Text under study
++++

The Memory Math: What Fits on a GPU?
This article is Part 4 of 15 in the Generative AI in Depth series.
Before you can run an LLM, one question matters above all others: does it fit? Not approximately — exactly, in bytes, on the specific GPU you have. This article works through that calculation from first principles using Gemma 4 12B as the concrete case study, building directly on the model internals covered in Inside LLM Inference.
The answer has three parts: model weights, KV cache, and activations. Each behaves differently and scales differently. Understanding all three tells you not just whether a model fits, but how much room is left for batching and long contexts.
Notation
- T — number of tokens in the current context
- B — batch size (number of concurrent requests)
- bytes per element — depends on the numeric format: BF16 = 2, INT8 = 1, FP8 = 1, INT4 = 0.5
@ denotes matrix multiplication throughout this article. All sizes are in bytes unless stated otherwise.

++++

Work to complete
1 – According to the GPU memory article, which three parts make up the answer to whether a model fits?
2 – Pick up the article on GPU memory math after its final sentence and keep writing it.

++++

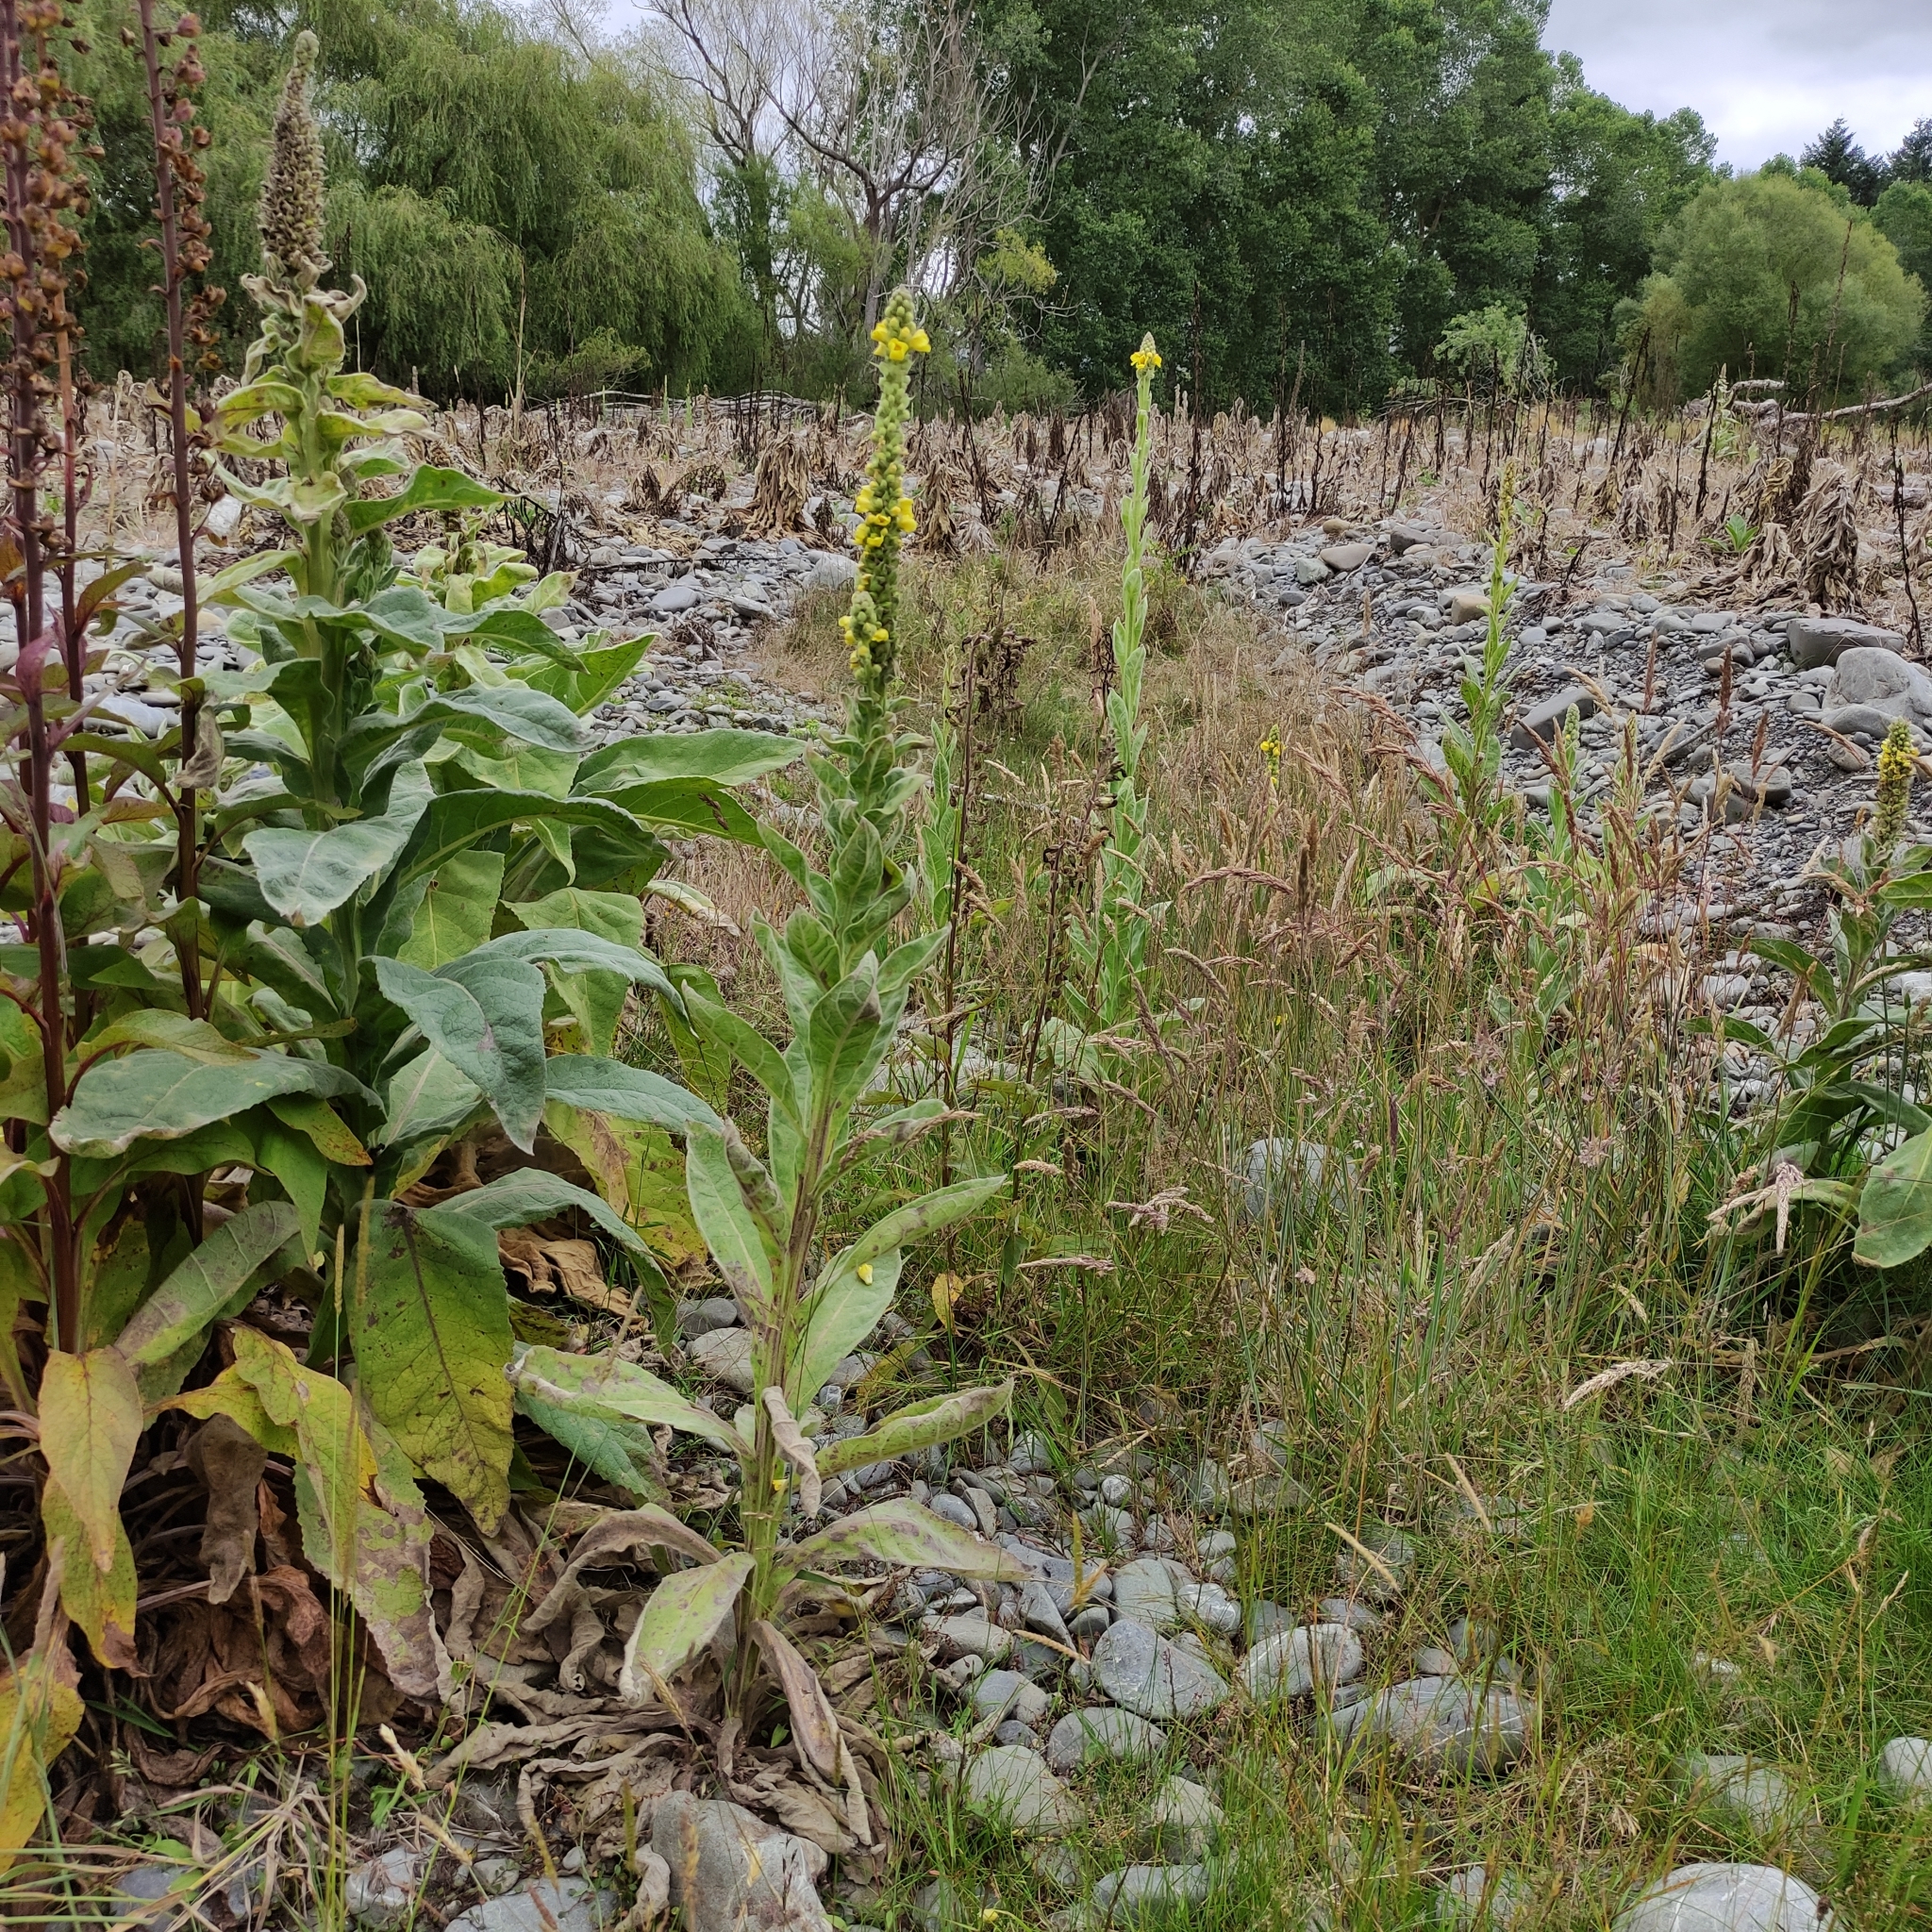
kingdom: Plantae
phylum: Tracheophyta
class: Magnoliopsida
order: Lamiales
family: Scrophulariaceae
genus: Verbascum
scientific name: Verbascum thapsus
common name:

++++

Your responses
1 – Model weights, KV cache, and activations.

2 –
Part 1: Model Weights
How many parameters?
From the forward pass article, Gemma 4 12B has approximately 11.6 billion parameters across:
- 1 embedding matrix (shared with LM head): 262,144 × 3,840
- 40 local attention blocks (Q, KV shared, O, FFN, 2× RMSNorm)
- 8 global attention blocks (Q, K, V, O, FFN, 2× RMSNorm)
- 1 final RMSNorm
Each parameter is a floating-point number stored in some numeric format. The format determines the memory cost per parameter:
| Format | Bits per value | Bytes per value | 11.6B params |
|---|---|---|---|
| FP32 | 32 | 4 | 46.4 GB |
| BF16 | 16 | 2 | 23.2 GB |
| FP8 | 8 | 1 | 11.6 GB |
| INT8 | 8 | 1 | 11.6 GB |
| INT4 | 4 | 0.5 | 5.8 GB |
Why BF16, not FP16?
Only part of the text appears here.